Against the ID arguments based on improbability and specification some evolutionists oppose the “snowflake objection”, which sounds something like this: “Also snowflakes are highly improbable, yet it snows, then the ID arguments fail”.
Such objection is baseless. To understand why we must first state a premise. Probability is not an absolute concept or measure. The probability of an event must always be contextualized. It must be related to the whole scenario, the boundary conditions, and — mainly — to some potential cause or generator of that kind of events. Example: suppose I ask “What is the probability of hitting the center of the target?”. Such question, as stated, is perfectly undefined. It says nothing about the context. The more important issue is: what or who is the potential hitter of the target? If the hitter is a person launching a stone 100 miles away the probability is 0. If it is a meteorite falling down the sky, the probability is infinitesimal. If it is me, by my self-constructed toy sling, the probability is near 0. If it is the olympic champion archer it is almost 1. If it is a carpenter nailing the center by a hammer it is exactly 1. To sum up, depending on the context and the events producer, the probability value spans the entire numeric range from 0 to 1.

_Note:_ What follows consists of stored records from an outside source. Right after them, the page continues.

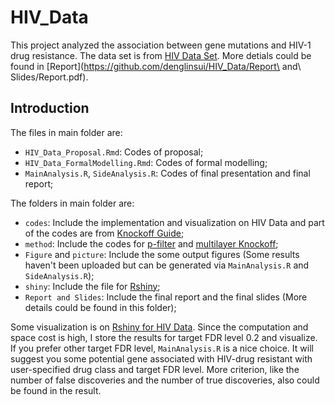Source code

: # HIV_Data
This project analyzed the association between gene mutations and HIV-1 drug resistance. The data set is from [HIV Data Set](http://hivdb.stanford.edu/pages/published_analysis/genophenoPNAS2006). More detials could be found in [Report](https://github.com/denglinsui/HIV_Data/Report\ and\ Slides/Report.pdf).

## Introduction
The files in main folder are:
* `HIV_Data_Proposal.Rmd`: Codes of proposal;
* `HIV_Data_FormalModelling.Rmd`: Codes of formal modelling;
* `MainAnalysis.R`, `SideAnalysis.R`: Codes of final presentation and final report;

The folders in main folder are:
* `codes`: Include the implementation and visualization on HIV Data and part of the codes are from [Knockoff Guide](https://web.stanford.edu/group/candes/knockoffs/);
* `method`: Include the codes for [p-filter](https://www.stat.uchicago.edu/~rina/pfilter.html) and [multilayer Knockoff](https://github.com/ekatsevi/simultaneous-fdp);
* `Figure` and `picture`: Include the some output figures (Some results haven't been uploaded but can be generated via `MainAnalysis.R` and `SideAnalysis.R`);
* `shiny`: Include the file for [Rshiny](https://3mk6f0-linsui-deng.shinyapps.io/HIVDataResistance/);
* `Report and Slides`: Include the final report and the final slides (More details could be found in this folder);

Some visualization is on [Rshiny for HIV Data](https://3mk6f0-linsui-deng.shinyapps.io/HIVDataResistance/). Since the computation and space cost is high, I store the results for target FDR level 0.2 and visualize. If you prefer other target FDR level, `MainAnalysis.R` is a nice choice. It will suggest you some potential gene associated with HIV-drug resistant with user-specified drug class and target FDR level. More criterion, like the number of false discoveries and the number of true discoveries, also could be found in the result.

That said, if we contextualize the snowflake objection and describe the scenario we see that, contrary to the objection, snowflakes are highly probable. In fact, first, in general when the weather conditions are apt, the natural laws produce snowflakes with probability near 1. Second, in particular, also if evolutionists would mean a specific pattern of snowflake, since their producer is able to generate billions of them in a second, it is likely that any particular pattern is generated. In both cases the core of the objection is rotten.
IDers always specify the scenarios and the potential producer of the events they examine and about which they want to infer design. Example, before the bacterial flagellum, they say that it is improbable that natural laws acting on sparse atoms could produce it. The scenario is well defined. Therefore the false analogy between snowflakes and flagella implicit in the objection doesn’t apply at all. The snowflakes generated by the physical laws are highly probable, while the flagella generated by random natural forces operating on dispersed atoms are highly improbable.
In conclusion, when evolutionists, contra ID, repeat their ritornello “Improbable things do happen”, I suggest to reply asking to specify the context in details please, to see if the best explanation about the cause of the events is chance & necessity or intelligence.